AUTHOR=Kumar Naresh , Sridharan Divya , Palaniappan Arunkumar , Dougherty Julie A. , Czirok Andras , Isai Dona Greta , Mergaye Muhamad , Angelos Mark G. , Powell Heather M. , Khan Mahmood 

TITLE=Scalable Biomimetic Coaxial Aligned Nanofiber Cardiac Patch: A Potential Model for “Clinical Trials in a Dish”

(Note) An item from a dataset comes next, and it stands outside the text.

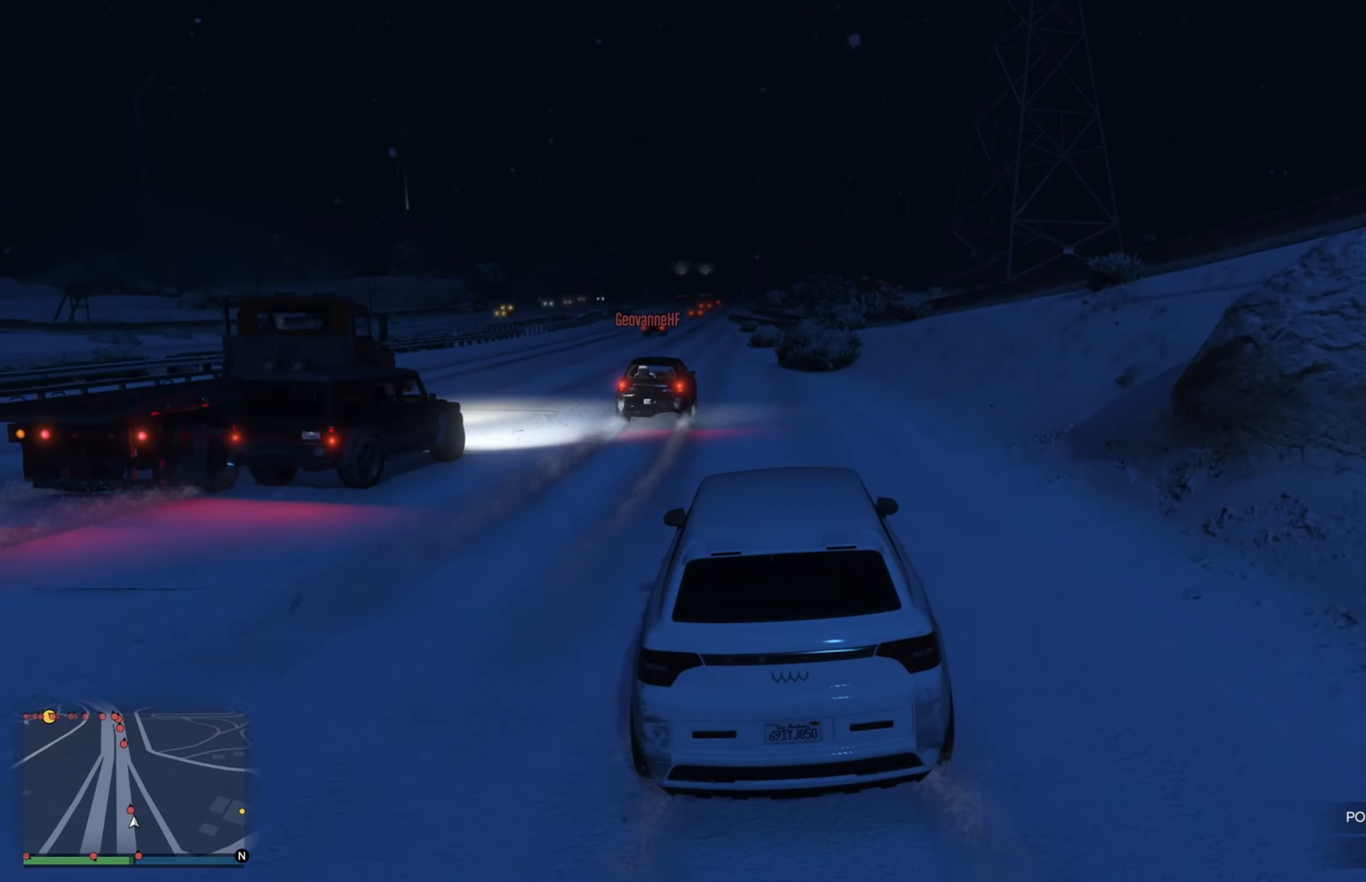
{"buttons": ["R2"], "left_stick": "down-right", "right_stick": "center", "events": [[67, "left_stick", "left"], [150, "left_stick", "center"], [434, "left_stick", "down-right"]]}
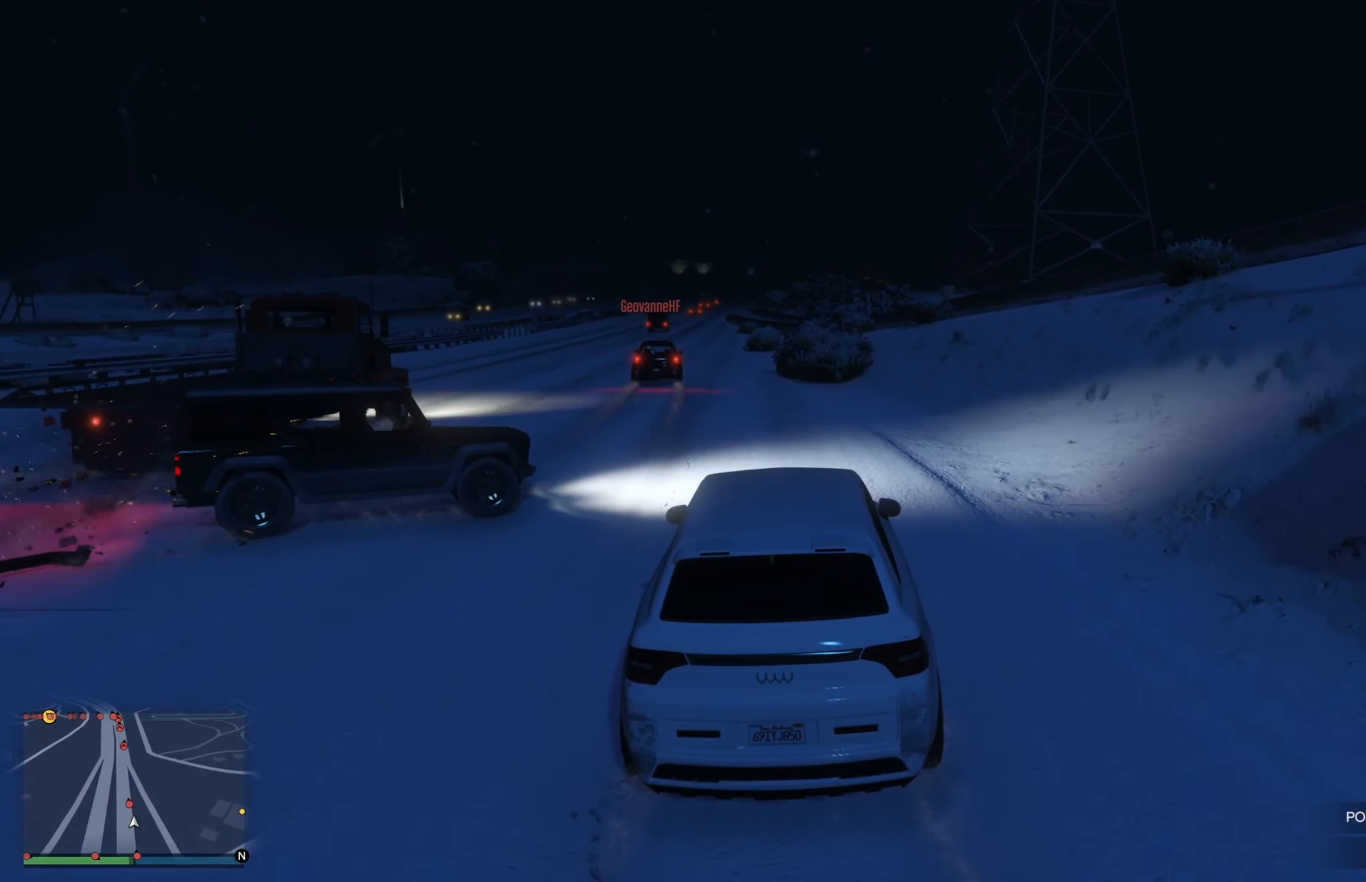
{"buttons": ["R2"], "left_stick": "center", "right_stick": "center", "events": [[116, "left_stick", "left"], [266, "left_stick", "center"]]}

JOURNAL=Frontiers in Bioengineering and Biotechnology

VOLUME=Volume 8 - 2020

YEAR=2020

URL=https://www.frontiersin.org/journals/bioengineering-and-biotechnology/articles/10.3389/fbioe.2020.567842

DOI=10.3389/fbioe.2020.567842

ISSN=2296-4185

ABSTRACT=Recent advances in cardiac tissue engineering have shown that human induced pluripotent stem cell-derived cardiomyocytes (hiPSC-CMs) cultured in a 3-D micro-environment exhibit superior physiological characteristics compared with their 2-D counterparts. These 3-D cultured hiPSC-CMs have been used for drug testing as well as cardiac repair applications. However, the fabrication of a cardiac scaffold with optimal biomechanical properties and high biocompatibility remains a challenge. In our study, we fabricated an aligned PCL-Gelatin coaxial nanofiber patch using electrospinning. The structural, chemical and mechanical properties of the patch were assessed by SEM, ICC, FTIR-spectroscopy, and tensile testing. hiPSC-CMs were cultured on the aligned coaxial patch for two weeks and their viability (LDH assay), morphology (SEM, ICC), and functionality (calcium cycling, MEA) were assessed. Furthermore, particle image velocimetry (PIV) and multielectrode array (MEA) were used to evaluate the cardiotoxicity and physiological functionality of the cells in response to cardiac drugs. Nanofibers patches were comprised of highly aligned core-shell fibers with an average diameter of 578 ±184 nm. Acellular coaxial patches were significantly stiffer than gelatin alone with an ultimate tensile strength of 0.780 ± 0.098 MPa but exhibited gelatin-like biocompatibility. Furthermore, hiPSC-CMs cultured on the coaxial patch were elongated and rod-shaped with well-organized sarcomeres, as observed by cardiac Troponin-T and α-Sarcomeric actinin expression. Additionally, hiPSC-CMs cultured on these coaxial patches formed a functional syncytium evidenced by the expression of Cx-43 and synchronous calcium transients. Moreover, MEA analysis showed that the hiPSC-CMs cultured on aligned patches showed an improved response to cardiac drugs like isoproterenol (ISO), verapamil (Vera), and E4031, compared to the corresponding 2-D cultures. Overall, our results demonstrated that an aligned, coaxial 3-D cardiac patch can be used for culturing of hiPSC-CMs. These biomimetic cardiac patches could further be used as a potential 3-D in vitro model for “clinical trials in a dish” and for in vivo cardiac repair applications for treating myocardial infarction.